### DATA PROVIDED
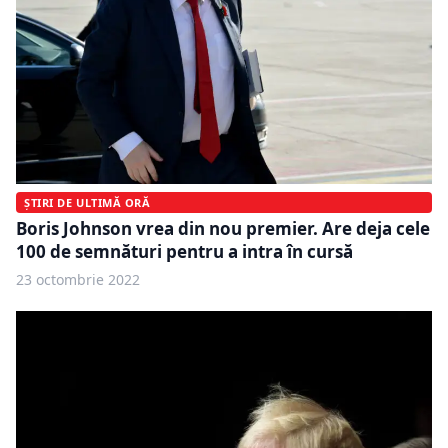
ȘTIRI DE ULTIMĂ ORĂ
Boris Johnson vrea din nou premier. Are deja cele
100 de semnături pentru a intra în cursă
23 octombrie 2022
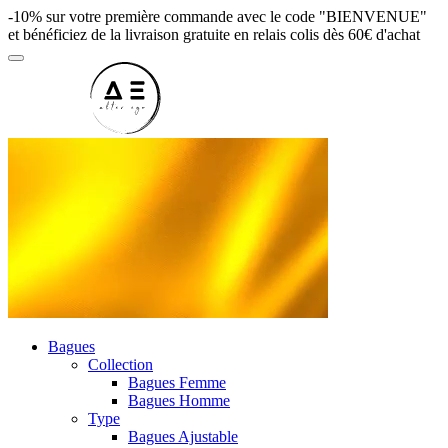
-10% sur votre première commande avec le code "BIENVENUE"
et bénéficiez de la livraison gratuite en relais colis dès 60€ d'achat
Bagues
Collection
Bagues Femme
Bagues Homme
Type
Bagues Ajustable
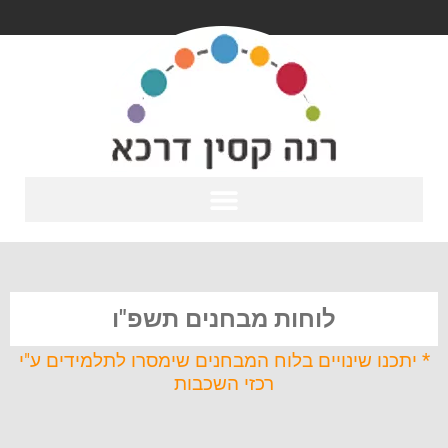
לוחות מבחנים תשפ"ו
* יתכנו שינויים בלוח המבחנים שימסרו לתלמידים ע"י
רכזי השכבות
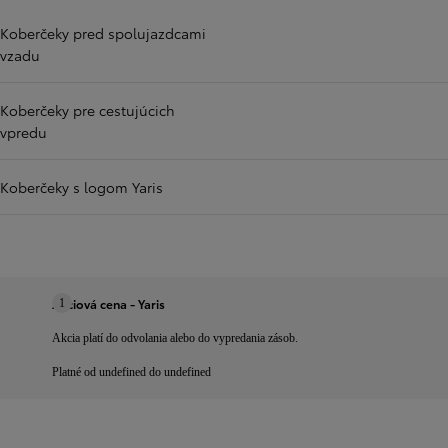
Koberčeky pred spolujazdcami
vzadu
Koberčeky pre cestujúcich
vpredu
Koberčeky s logom Yaris
Akciová cena - Yaris
1
Akcia platí do odvolania alebo do vypredania zásob.
Platné od undefined do undefined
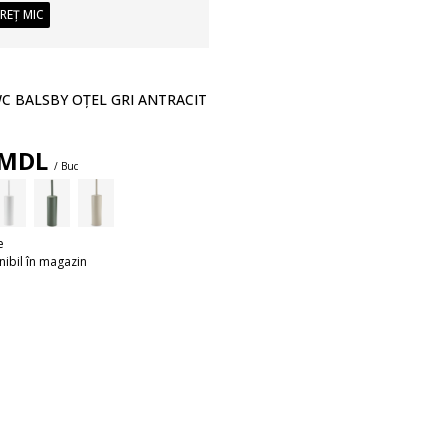
PREȚ MIC
WC BALSBY OȚEL GRI ANTRACIT
MDL
/ Buc
e
ibil în magazin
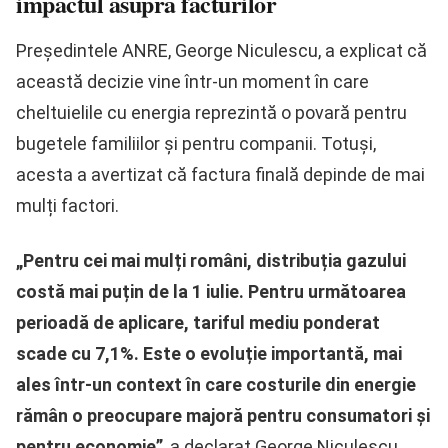
impactul asupra facturilor
Președintele ANRE, George Niculescu, a explicat că
această decizie vine într-un moment în care
cheltuielile cu energia reprezintă o povară pentru
bugetele familiilor și pentru companii. Totuși,
acesta a avertizat că factura finală depinde de mai
mulți factori.
„Pentru cei mai mulți români, distribuția gazului
costă mai puțin de la 1 iulie. Pentru următoarea
perioadă de aplicare, tariful mediu ponderat
scade cu 7,1%. Este o evoluție importantă, mai
ales într-un context în care costurile din energie
rămân o preocupare majoră pentru consumatori și
pentru economie”
, a declarat George Niculescu.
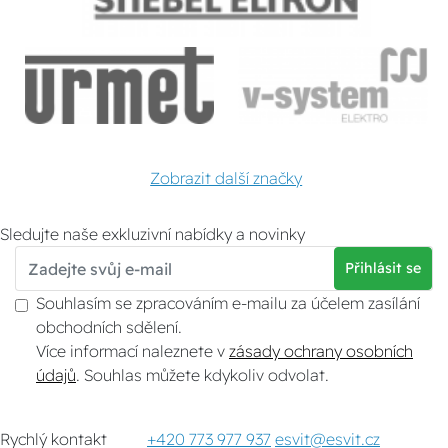
Zobrazit další značky
Sledujte naše exkluzivní nabídky a novinky
Přihlásit se
Souhlasím se zpracováním e-mailu za účelem zasílání
obchodních sdělení.
Více informací naleznete v
zásady ochrany osobních
údajů
. Souhlas můžete kdykoliv odvolat.
Rychlý kontakt
+420 773 977 937
esvit@esvit.cz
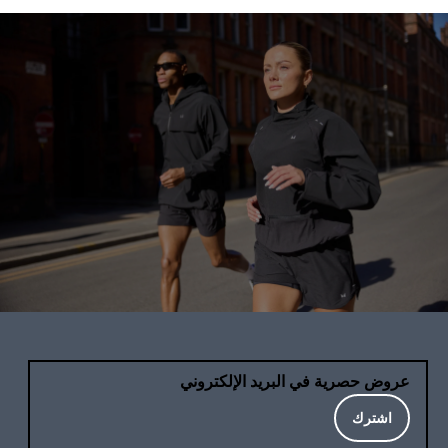
عروض حصرية في البريد الإلكتروني
اشترك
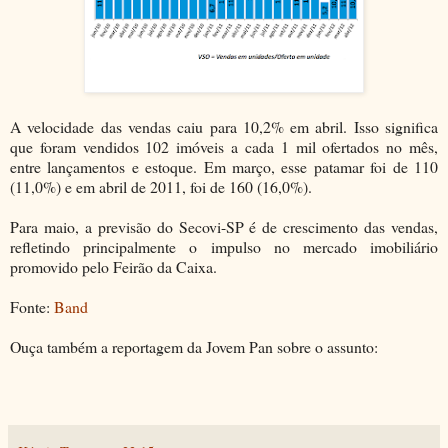
A velocidade das vendas caiu para 10,2% em abril. Isso significa
que foram vendidos 102 imóveis a cada 1 mil ofertados no mês,
entre lançamentos e estoque. Em março, esse patamar foi de 110
(11,0%) e em abril de 2011, foi de 160 (16,0%).
Para maio, a previsão do Secovi-SP é de crescimento das vendas,
refletindo principalmente o impulso no mercado imobiliário
promovido pelo Feirão da Caixa.
Fonte:
Band
Ouça também a reportagem da Jovem Pan sobre o assunto:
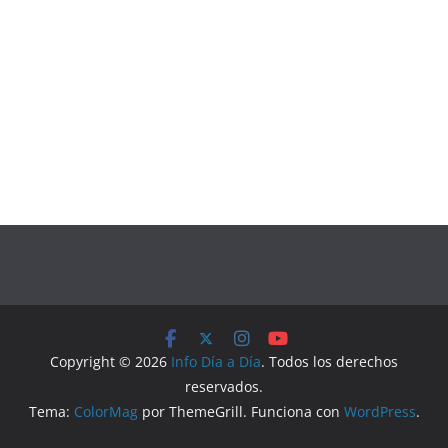
Copyright © 2026
Info Día a Día
. Todos los derechos
reservados.
Tema:
ColorMag
por ThemeGrill. Funciona con
WordPress
.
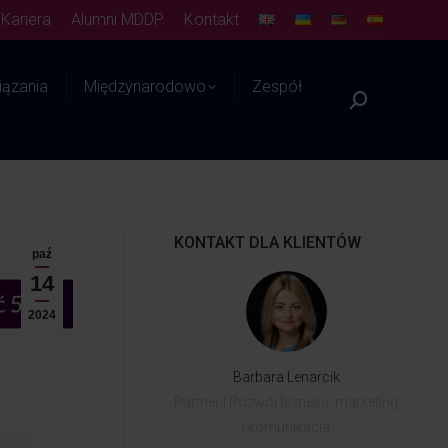
Kariera
Alumni MDDP
Kontakt
ązania
Międzynarodowo
Zespół
Platforma WIEDZY
KONTAKT DLA KLIENTÓW
paź
14
2024
Barbara Lenarcik
Partner | Rozwój biznesu, marketing
i komunikacja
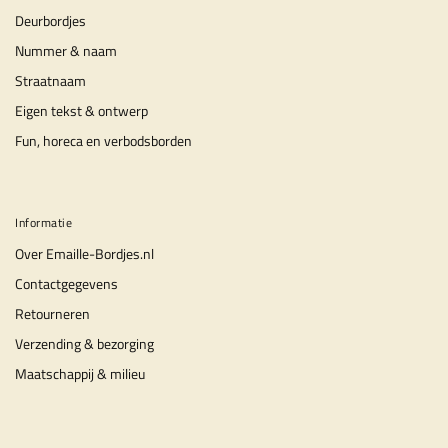
Deurbordjes
Nummer & naam
Straatnaam
Eigen tekst & ontwerp
Fun, horeca en verbodsborden
Informatie
Over Emaille-Bordjes.nl
Contactgegevens
Retourneren
Verzending & bezorging
Maatschappij & milieu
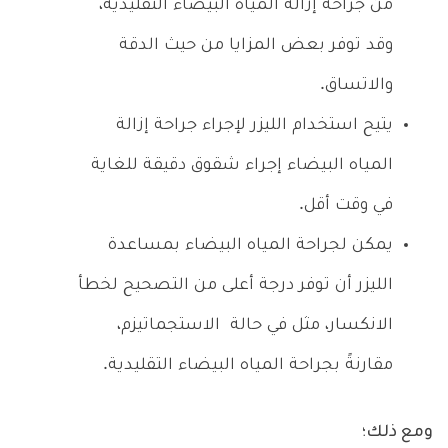
من جراحة إزالة المياه البيضاء التقليدية،
وقد توفر بعض المزايا من حيث الدقة
والاتساق.
يتيح استخدام الليزر لإجراء جراحة إزالة
المياه البيضاء إجراء شقوق دقيقة للغاية
في وقت أقل.
يمكن لجراحة المياه البيضاء بمساعدة
الليزر أن توفر درجة أعلى من التصحيح لخطأ
الانكسار، مثل في حالة الاستجماتيزم،
مقارنةً بجراحة المياه البيضاء التقليدية.
ومع ذلك؛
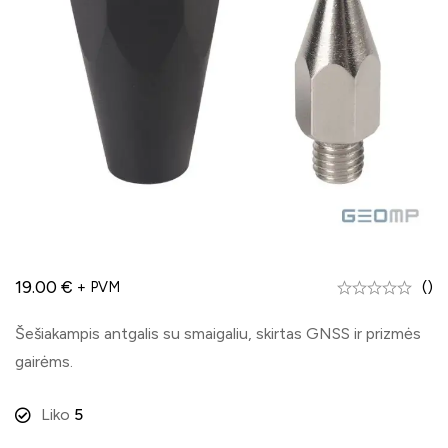
19.00
€
()
+ PVM
Šešiakampis antgalis su smaigaliu, skirtas GNSS ir prizmės
gairėms.
Liko
5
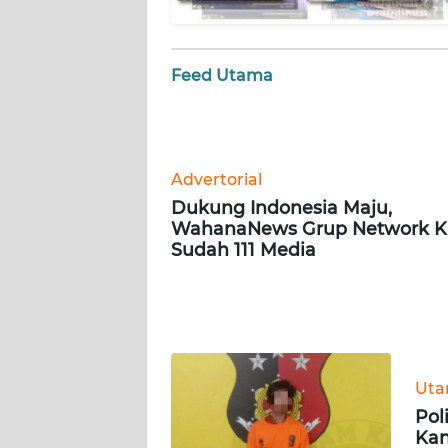
WN
JOGJA
Feed Utama
WN
JATIM
Advertorial
WN
BALI
Dukung Indonesia Maju,
WahanaNews Grup Network Ki
Sudah 111 Media
WN
KALBAR
WN
KALTENG
Ut
WN
Pol
KALTARA
Kan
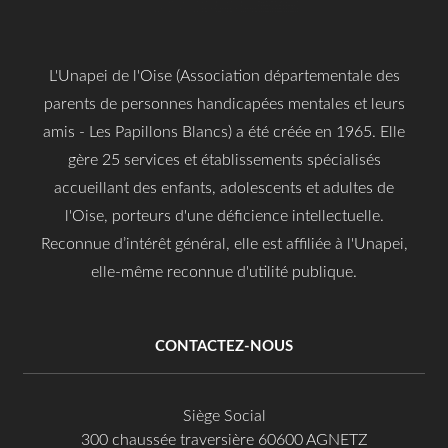
L'Unapei de l'Oise (Association départementale des
parents de personnes handicapées mentales et leurs
amis - Les Papillons Blancs) a été créée en 1965. Elle
gère 25 services et établissements spécialisés
accueillant des enfants, adolescents et adultes de
l'Oise, porteurs d'une déficience intellectuelle.
Reconnue d’intérêt général, elle est affiliée à l'Unapei,
elle-même reconnue d'utilité publique.
CONTACTEZ-NOUS
Siège Social
300 chaussée traversière 60600 AGNETZ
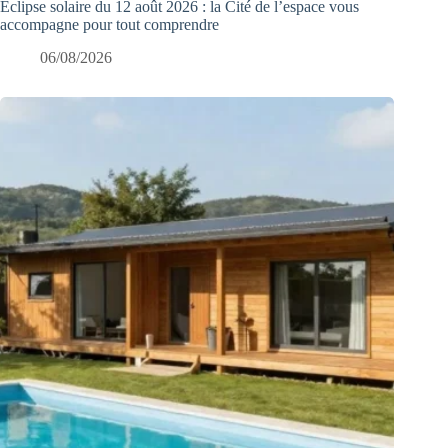
Éclipse solaire du 12 août 2026 : la Cité de l’espace vous
accompagne pour tout comprendre
06/08/2026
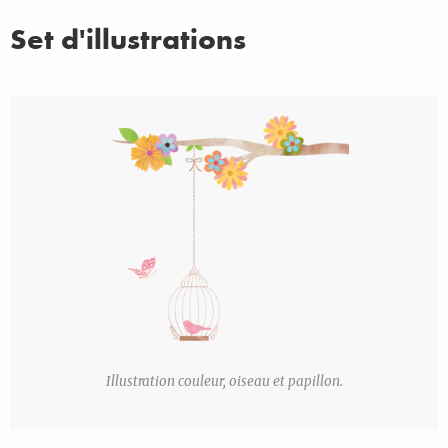
Set d'illustrations
Illustration couleur, oiseau et papillon.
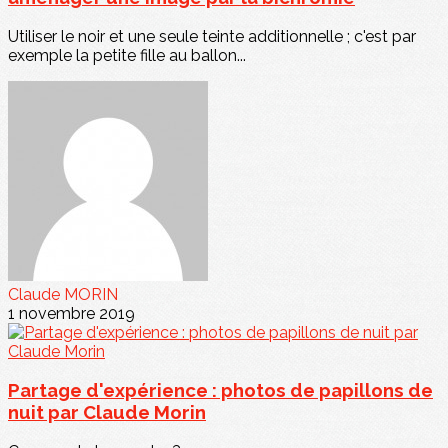
Utiliser le noir et une seule teinte additionnelle ; c'est par
exemple la petite fille au ballon...
Claude MORIN
1 novembre 2019
Partage d'expérience : photos de papillons de
nuit par Claude Morin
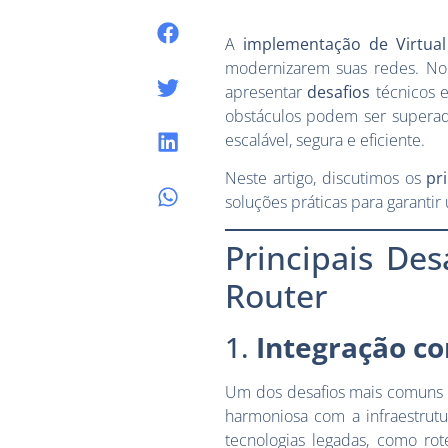
A
implementação de Virtual
modernizarem suas redes. No 
apresentar
desafios
técnicos e
obstáculos podem ser superad
escalável, segura e eficiente.
Neste artigo, discutimos os
pr
soluções práticas para garanti
Principais De
Router
1.
Integração co
Um dos desafios mais comuns a
harmoniosa com a infraestrut
tecnologias legadas, como ro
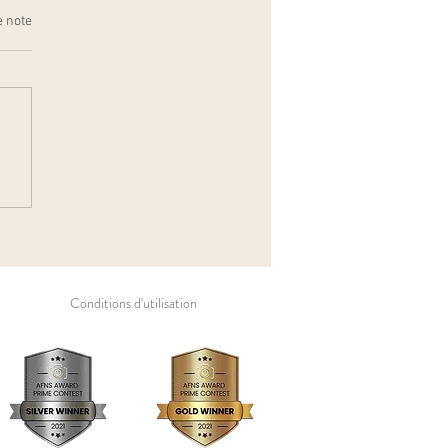
e note
ce Naissance
Conditions d'utilisation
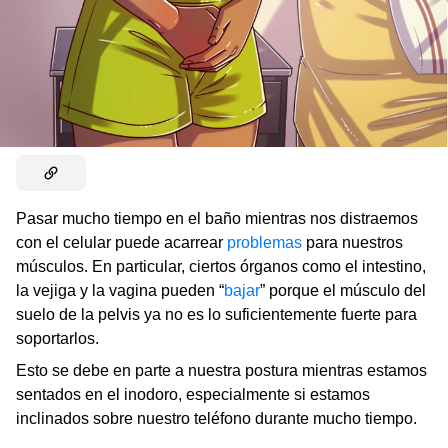
Pasar mucho tiempo en el baño mientras nos distraemos
con el celular puede acarrear
problemas
para nuestros
músculos. En particular, ciertos órganos como el intestino,
la vejiga y la vagina pueden “
bajar
” porque el músculo del
suelo de la pelvis ya no es lo suficientemente fuerte para
soportarlos.
Esto se debe en parte a nuestra postura mientras estamos
sentados en el inodoro, especialmente si estamos
inclinados sobre nuestro teléfono durante mucho tiempo.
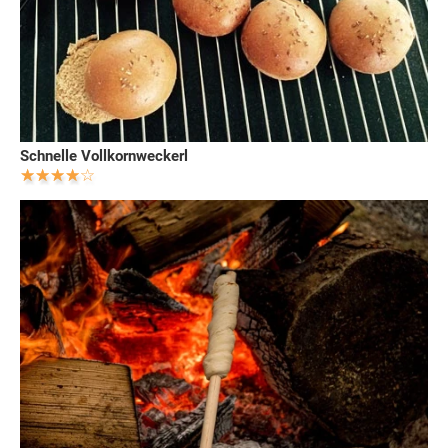
Schnelle Vollkornweckerl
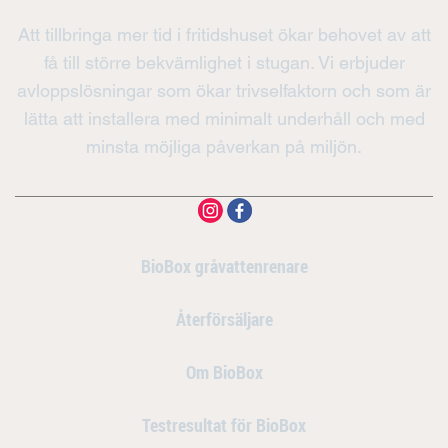
Att tillbringa mer tid i fritidshuset ökar behovet av att
få till större bekvämlighet i stugan. Vi erbjuder
avloppslösningar som ökar trivselfaktorn och som är
lätta att installera med minimalt underhåll och med
minsta möjliga påverkan på miljön.
BioBox gråvattenrenare
Återförsäljare
Om BioBox
Testresultat för BioBox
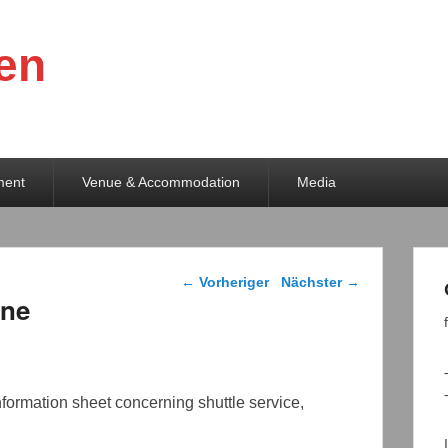
en
ment
Venue & Accommodation
Media
Beitragsnavigation
←
Vorheriger
Nächster
→
ine
nformation sheet concerning shuttle service,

### WHAT YOU WILL DO
Apart from its pictures, the material above should be repeated exactly.

### OUTPUT FOR THIS EXERCISE
ȘTIRI DE ULTIMĂ ORĂ
Boris Johnson vrea din nou premier. Are deja cele
100 de semnături pentru a intra în cursă
23 octombrie 2022
-10% sur votre première commande avec le code "BIENVENUE"
et bénéficiez de la livraison gratuite en relais colis dès 60€ d'achat
Bagues
Collection
Bagues Femme
Bagues Homme
Type
Bagues Ajustable
לוחות מבחנים תשפ"ו
* יתכנו שינויים בלוח המבחנים שימסרו לתלמידים ע"י
רכזי השכבות
Koberčeky pred spolujazdcami
vzadu
Koberčeky pre cestujúcich
vpredu
Koberčeky s logom Yaris
Akciová cena - Yaris
1
Akcia platí do odvolania alebo do vypredania zásob.
Platné od undefined do undefined
PREȚ MIC
WC BALSBY OȚEL GRI ANTRACIT
MDL
/ Buc
e
ibil în magazin
impactul asupra facturilor
Președintele ANRE, George Niculescu, a explicat că
această decizie vine într-un moment în care
cheltuielile cu energia reprezintă o povară pentru
bugetele familiilor și pentru companii. Totuși,
acesta a avertizat că factura finală depinde de mai
mulți factori.
„Pentru cei mai mulți români, distribuția gazului
costă mai puțin de la 1 iulie. Pentru următoarea
perioadă de aplicare, tariful mediu ponderat
scade cu 7,1%. Este o evoluție importantă, mai
ales într-un context în care costurile din energie
rămân o preocupare majoră pentru consumatori și
pentru economie”
, a declarat George Niculescu.
Zobrazit další značky
Sledujte naše exkluzivní nabídky a novinky
Přihlásit se
Souhlasím se zpracováním e-mailu za účelem zasílání
obchodních sdělení.
Více informací naleznete v
zásady ochrany osobních
údajů
. Souhlas můžete kdykoliv odvolat.
Rychlý kontakt
+420 773 977 937
esvit@esvit.cz
عروض حصرية في البريد الإلكتروني
اشترك
A velocidade das vendas caiu para 10,2% em abril. Isso significa
que foram vendidos 102 imóveis a cada 1 mil ofertados no mês,
entre lançamentos e estoque. Em março, esse patamar foi de 110
(11,0%) e em abril de 2011, foi de 160 (16,0%).
Para maio, a previsão do Secovi-SP é de crescimento das vendas,
refletindo principalmente o impulso no mercado imobiliário
promovido pelo Feirão da Caixa.
Fonte:
Band
Ouça também a reportagem da Jovem Pan sobre o assunto:
Copyright © 2026
Info Día a Día
. Todos los derechos
reservados.
Tema:
ColorMag
por ThemeGrill. Funciona con
WordPress
.
Kariera
Alumni MDDP
Kontakt
ązania
Międzynarodowo
Zespół
Platforma WIEDZY
KONTAKT DLA KLIENTÓW
paź
14
2024
Barbara Lenarcik
Partner | Rozwój biznesu, marketing
i komunikacja
Deurbordjes
Nummer & naam
Straatnaam
Eigen tekst & ontwerp
Fun, horeca en verbodsborden
Informatie
Over Emaille-Bordjes.nl
Contactgegevens
Retourneren
Verzending & bezorging
Maatschappij & milieu
من جراحة إزالة المياه البيضاء التقليدية،
وقد توفر بعض المزايا من حيث الدقة
والاتساق.
يتيح استخدام الليزر لإجراء جراحة إزالة
المياه البيضاء إجراء شقوق دقيقة للغاية
في وقت أقل.
يمكن لجراحة المياه البيضاء بمساعدة
الليزر أن توفر درجة أعلى من التصحيح لخطأ
الانكسار، مثل في حالة الاستجماتيزم،
مقارنةً بجراحة المياه البيضاء التقليدية.
ومع ذلك؛
19.00
€
()
+ PVM
Šešiakampis antgalis su smaigaliu, skirtas GNSS ir prizmės
gairėms.
Liko
5
WN
JOGJA
Feed Utama
WN
JATIM
Advertorial
WN
BALI
Dukung Indonesia Maju,
WahanaNews Grup Network Ki
Sudah 111 Media
WN
KALBAR
WN
KALTENG
Ut
WN
Pol
KALTARA
Kan
L'Unapei de l'Oise (Association départementale des
parents de personnes handicapées mentales et leurs
amis - Les Papillons Blancs) a été créée en 1965. Elle
gère 25 services et établissements spécialisés
accueillant des enfants, adolescents et adultes de
l'Oise, porteurs d'une déficience intellectuelle.
Reconnue d’intérêt général, elle est affiliée à l'Unapei,
elle-même reconnue d'utilité publique.
CONTACTEZ-NOUS
Siège Social
300 chaussée traversière 60600 AGNETZ
Éclipse solaire du 12 août 2026 : la Cité de l’espace vous
accompagne pour tout comprendre
06/08/2026
Set d'illustrations
Illustration couleur, oiseau et papillon.
Utiliser le noir et une seule teinte additionnelle ; c'est par
exemple la petite fille au ballon...
Claude MORIN
1 novembre 2019
Partage d'expérience : photos de papillons de
nuit par Claude Morin
A
implementação de Virtual
modernizarem suas redes. No 
apresentar
desafios
técnicos e
obstáculos podem ser superad
escalável, segura e eficiente.
Neste artigo, discutimos os
pr
soluções práticas para garanti
Principais De
Router
1.
Integração co
Um dos desafios mais comuns a
harmoniosa com a infraestrut
tecnologias legadas, como ro
e note
ce Naissance
Conditions d'utilisation
Pasar mucho tiempo en el baño mientras nos distraemos
con el celular puede acarrear
problemas
para nuestros
músculos. En particular, ciertos órganos como el intestino,
la vejiga y la vagina pueden “
bajar
” porque el músculo del
suelo de la pelvis ya no es lo suficientemente fuerte para
soportarlos.
Esto se debe en parte a nuestra postura mientras estamos
sentados en el inodoro, especialmente si estamos
inclinados sobre nuestro teléfono durante mucho tiempo.
Schnelle Vollkornweckerl
Att tillbringa mer tid i fritidshuset ökar behovet av att
få till större bekvämlighet i stugan. Vi erbjuder
avloppslösningar som ökar trivselfaktorn och som är
lätta att installera med minimalt underhåll och med
minsta möjliga påverkan på miljön.
BioBox gråvattenrenare
Återförsäljare
Om BioBox
Testresultat för BioBox
en
ment
Venue & Accommodation
Media
Beitragsnavigation
←
Vorheriger
Nächster
→
ine
nformation sheet concerning shuttle service,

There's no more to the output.